7. The wireless communication control device according to claim 6, further comprising a channel allocation unit that determines a channel to be used for communication by each of the base station devices, based on the interference power and the interference occupancy rate calculated by the interference-information calculation unit, and allocates the channel determined to each of the base station devices.

8. The wireless communication control device according to claim 6, further comprising:

9. The wireless communication control device according to claim 8, wherein the interference-matrix generation unit arranges, in a diagonal component of the interference matrix corresponding to each of the base station devices, a noise component in the base station device.

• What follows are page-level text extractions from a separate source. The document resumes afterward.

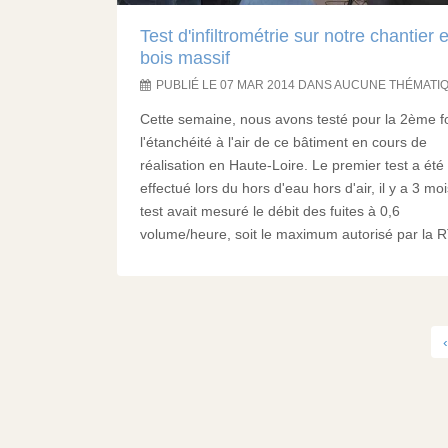
Test d'infiltrométrie sur notre chantier 
bois massif
PUBLIÉ LE 07 MAR 2014 DANS AUCUNE THÉMATI
Cette semaine, nous avons testé pour la 2ème f
l'étanchéité à l'air de ce bâtiment en cours de
réalisation en Haute-Loire. Le premier test a été
effectué lors du hors d'eau hors d'air, il y a 3 mo
test avait mesuré le débit des fuites à 0,6
volume/heure, soit le maximum autorisé par la RT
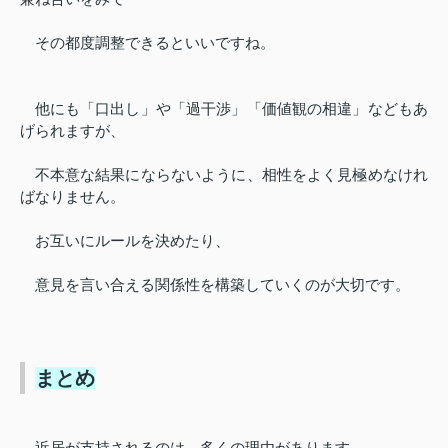
その都度調整できるといいですね。
他にも「口出し」や「過干渉」「価値観の相違」などもあ
げられますが、
不本意な結果にならないように、相性をよく見極めなけれ
ばなりません。
お互いにルールを決めたり、
意見を言い合える関係性を構築していくのが大切です。
まとめ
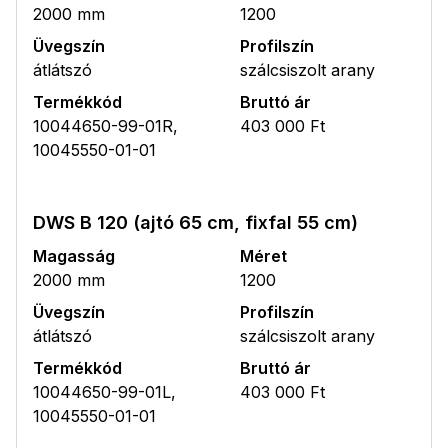
2000 mm
1200
Üvegszín
Profilszín
átlátszó
szálcsiszolt arany
Termékkód
Bruttó ár
10044650-99-01R,
403 000 Ft
10045550-01-01
DWS B 120 (ajtó 65 cm, fixfal 55 cm)
Magasság
Méret
2000 mm
1200
Üvegszín
Profilszín
átlátszó
szálcsiszolt arany
Termékkód
Bruttó ár
10044650-99-01L,
403 000 Ft
10045550-01-01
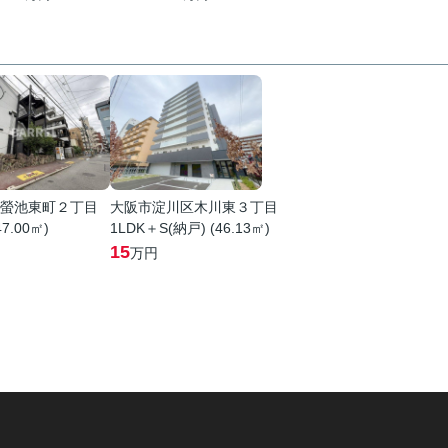
螢池東町２丁目
大阪市淀川区木川東３丁目
47.00㎡)
1LDK＋S(納戸) (46.13㎡)
15
万円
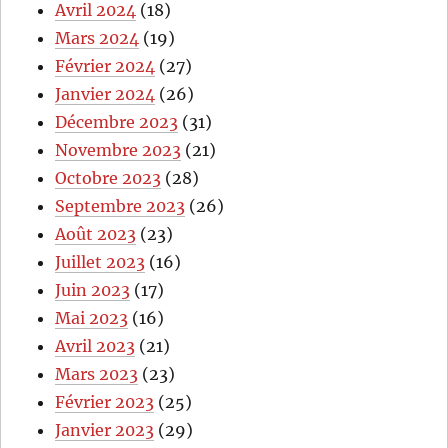
Avril 2024
(18)
Mars 2024
(19)
Février 2024
(27)
Janvier 2024
(26)
Décembre 2023
(31)
Novembre 2023
(21)
Octobre 2023
(28)
Septembre 2023
(26)
Août 2023
(23)
Juillet 2023
(16)
Juin 2023
(17)
Mai 2023
(16)
Avril 2023
(21)
Mars 2023
(23)
Février 2023
(25)
Janvier 2023
(29)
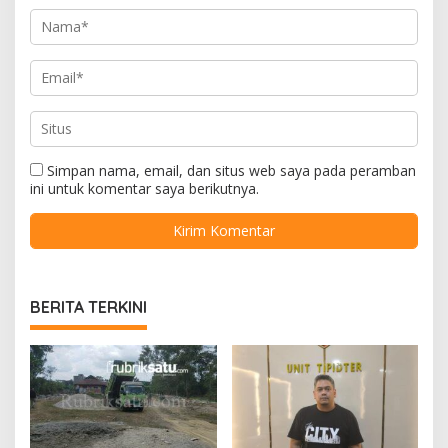
Simpan nama, email, dan situs web saya pada peramban
ini untuk komentar saya berikutnya.
BERITA TERKINI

10. A wireless communication control method used in a wireless communication system including a plurality of base station devices and a wireless communication control device, the wireless communication control method comprising:

measuring, by each of the base station devices, a channel occupancy rate due to communication between the base station device itself and a terminal device connected to the base station device itself in a channel used for communication by the base station device itself;

measuring, by each of the base station devices, a first received power from a first other base station device that uses for communication the channel used for communication by the base station device itself among the base station devices and from a first terminal device connected to the first other base station device;

measuring, by each of the base station devices, a second received power from a second other base station device that uses for communication a channel other than the channel used for communication by the base station device itself among the base station devices and from a second terminal device connected to the second other base station device;

notifying, by each of the base station devices, the wireless communication control device of the channel occupancy rate, the first received power, and the second received power; and

obtaining, by the wireless communication control device, an interference power and an interference occupancy rate between each pair among the base station devices, based on the channel occupancy rate, the first received power, and the second received power of which each of the base station devices has notified the wireless communication control device.